Water is largely a government thing these days, although drinking water is increasingly produced by private entities because (no surprise) they produce a so much higher quality product that people are willing to pay a premium over the essentially free the government charges for water.

Shelter refers, of course, to housing. A significant sign of decay in an economy is a reduction in the availability of high quality afordable housing. We don't have that problem right now, thanks to the housing market implosion.

Food, however, is a problem. The old saying goes 'Communism can work until the food runs out.' Food is one of the most basic of basic factors. It is also one of the most commonly ignored ones. Margins are razor thin and prices have been historically low as a percentage of the general economy for so long people simply don't worry about it.

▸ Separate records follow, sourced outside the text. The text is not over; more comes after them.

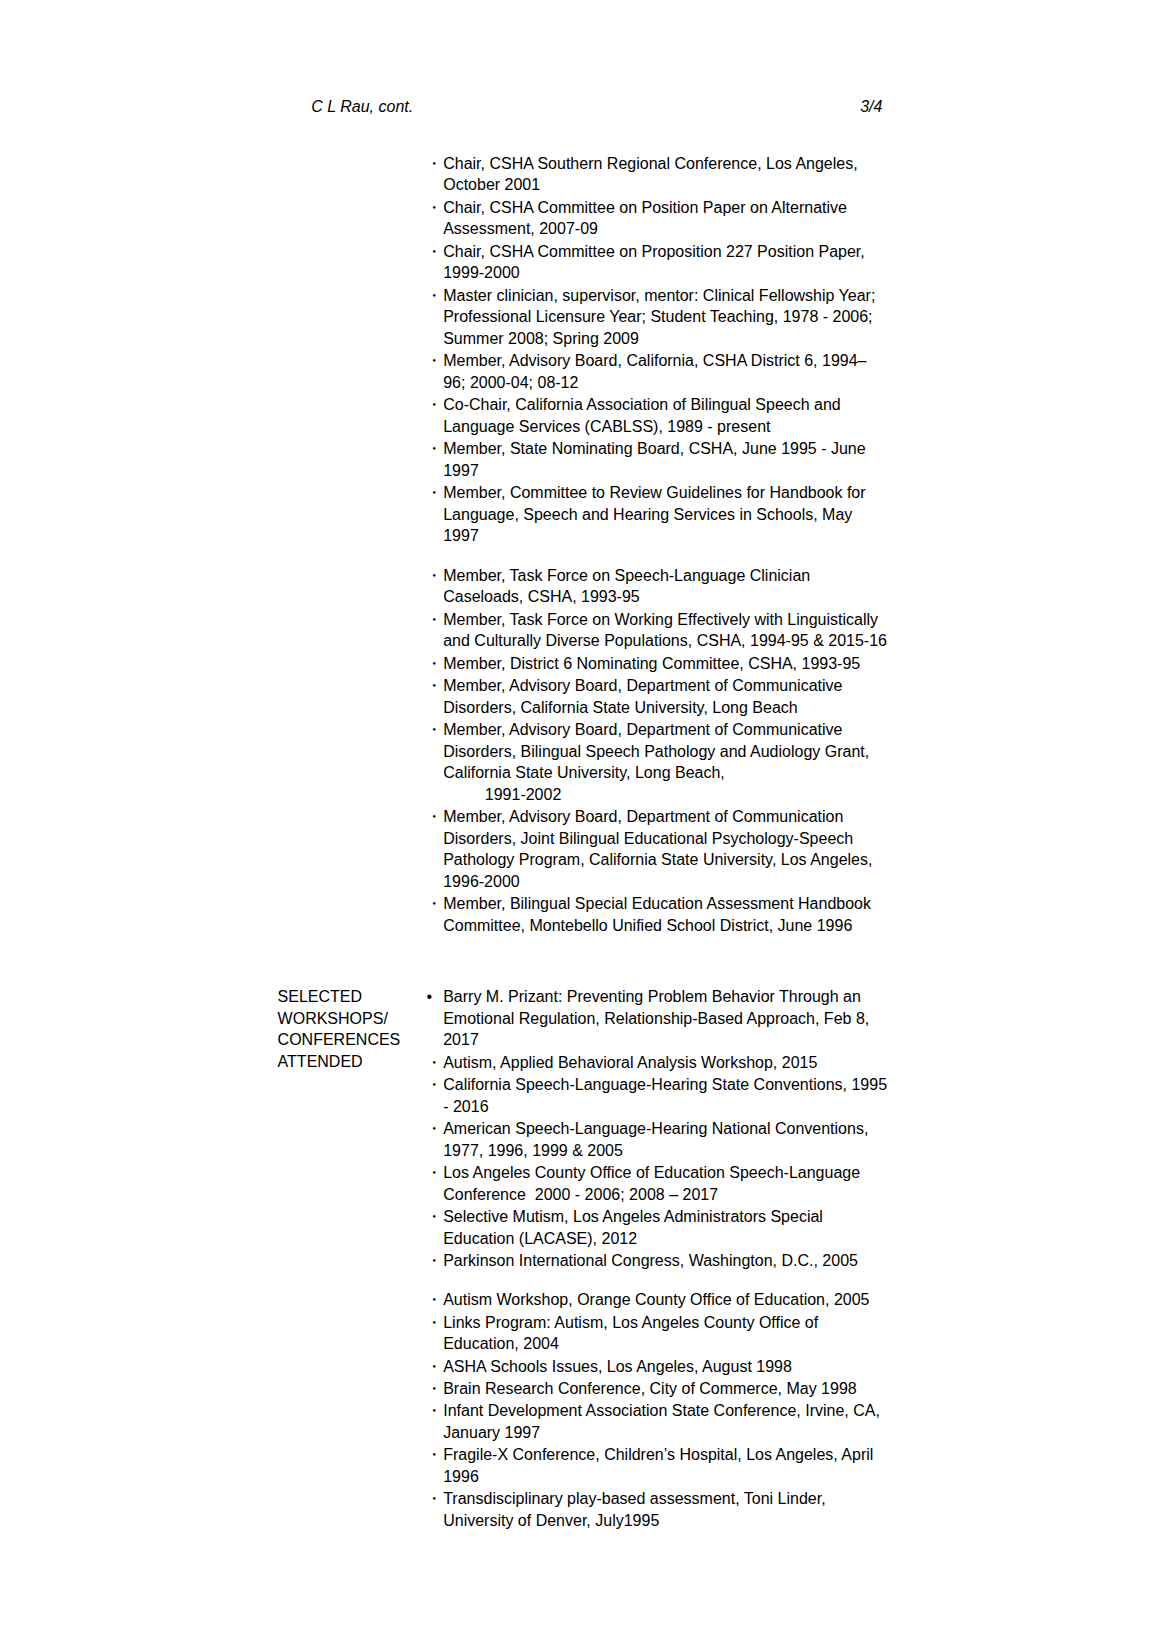C L Rau, cont. 3/4
Chair, CSHA Southern Regional Conference, Los Angeles, October 2001
Chair, CSHA Committee on Position Paper on Alternative Assessment, 2007-09
Chair, CSHA Committee on Proposition 227 Position Paper, 1999-2000
Master clinician, supervisor, mentor: Clinical Fellowship Year; Professional Licensure Year; Student Teaching, 1978 - 2006; Summer 2008; Spring 2009
Member, Advisory Board, California, CSHA District 6, 1994–96; 2000-04; 08-12
Co-Chair, California Association of Bilingual Speech and Language Services (CABLSS), 1989 - present
Member, State Nominating Board, CSHA, June 1995 - June 1997
Member, Committee to Review Guidelines for Handbook for Language, Speech and Hearing Services in Schools, May 1997
Member, Task Force on Speech-Language Clinician Caseloads, CSHA, 1993-95
Member, Task Force on Working Effectively with Linguistically and Culturally Diverse Populations, CSHA, 1994-95 & 2015-16
Member, District 6 Nominating Committee, CSHA, 1993-95
Member, Advisory Board, Department of Communicative Disorders, California State University, Long Beach
Member, Advisory Board, Department of Communicative Disorders, Bilingual Speech Pathology and Audiology Grant, California State University, Long Beach,
1991-2002
Member, Advisory Board, Department of Communication Disorders, Joint Bilingual Educational Psychology-Speech Pathology Program, California State University, Los Angeles, 1996-2000
Member, Bilingual Special Education Assessment Handbook Committee, Montebello Unified School District, June 1996
SELECTED WORKSHOPS/ CONFERENCES ATTENDED
Barry M. Prizant: Preventing Problem Behavior Through an Emotional Regulation, Relationship-Based Approach, Feb 8, 2017
Autism, Applied Behavioral Analysis Workshop, 2015
California Speech-Language-Hearing State Conventions, 1995 - 2016
American Speech-Language-Hearing National Conventions, 1977, 1996, 1999 & 2005
Los Angeles County Office of Education Speech-Language Conference 2000 - 2006; 2008 – 2017
Selective Mutism, Los Angeles Administrators Special Education (LACASE), 2012
Parkinson International Congress, Washington, D.C., 2005
Autism Workshop, Orange County Office of Education, 2005
Links Program: Autism, Los Angeles County Office of Education, 2004
ASHA Schools Issues, Los Angeles, August 1998
Brain Research Conference, City of Commerce, May 1998
Infant Development Association State Conference, Irvine, CA, January 1997
Fragile-X Conference, Children’s Hospital, Los Angeles, April 1996
Transdisciplinary play-based assessment, Toni Linder, University of Denver, July1995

Now, food prices are rising. Some of this is due to monstrously stupid responses the government put in place after the food production bubble that coincided with the general production bubble the US suffered that ultimately led to the great depression. These subsidies, taxes and price controls have ensured a fairly inefficient food market ever since.

At the heart of most of this meddling is price fixing. Price fixing is, of course, any attempt to make a given thing worth something other than what labor wants to pay for it. In this case, it was an attempt to make food worth more than what anyone would give for it on the theory that over production was not the farmer's fault. This had the effect of increasing the margin the farmers received, thus increasing their share of production. As long as production continued to rise, this situation didn't annoy the rest of the economy.

With the advent of far more scientific production, ie, agribusiness, the farmer as a tradition began to lose out. Agribusiness began using marginal land effectively, thus bypassing local laws that would have constricted it. As more and more farmers became insolvent, produciton declined. Now, as demand is increasing, production has met it on the way down.

Fortunately for us, agribusiness still has the ability to respond and increase production. In a more directed society, this is often not so.

For instance, in a communist society, where the farm producers receive exactly the same compensation as any other producer, the continuous reduction in quality and quantity of goods reduces the marginal benefit to farmers from floating their excess goods into the market, causing them to both reduce production and reduce the quality of the goods they release into the market. In the case of a free market, however, since food is a factor that has a minimum floor, production must increase to meet need, and price will increase in the short term to cover the increased need, which will lead to producers increasing production, leading to a new equilibrium.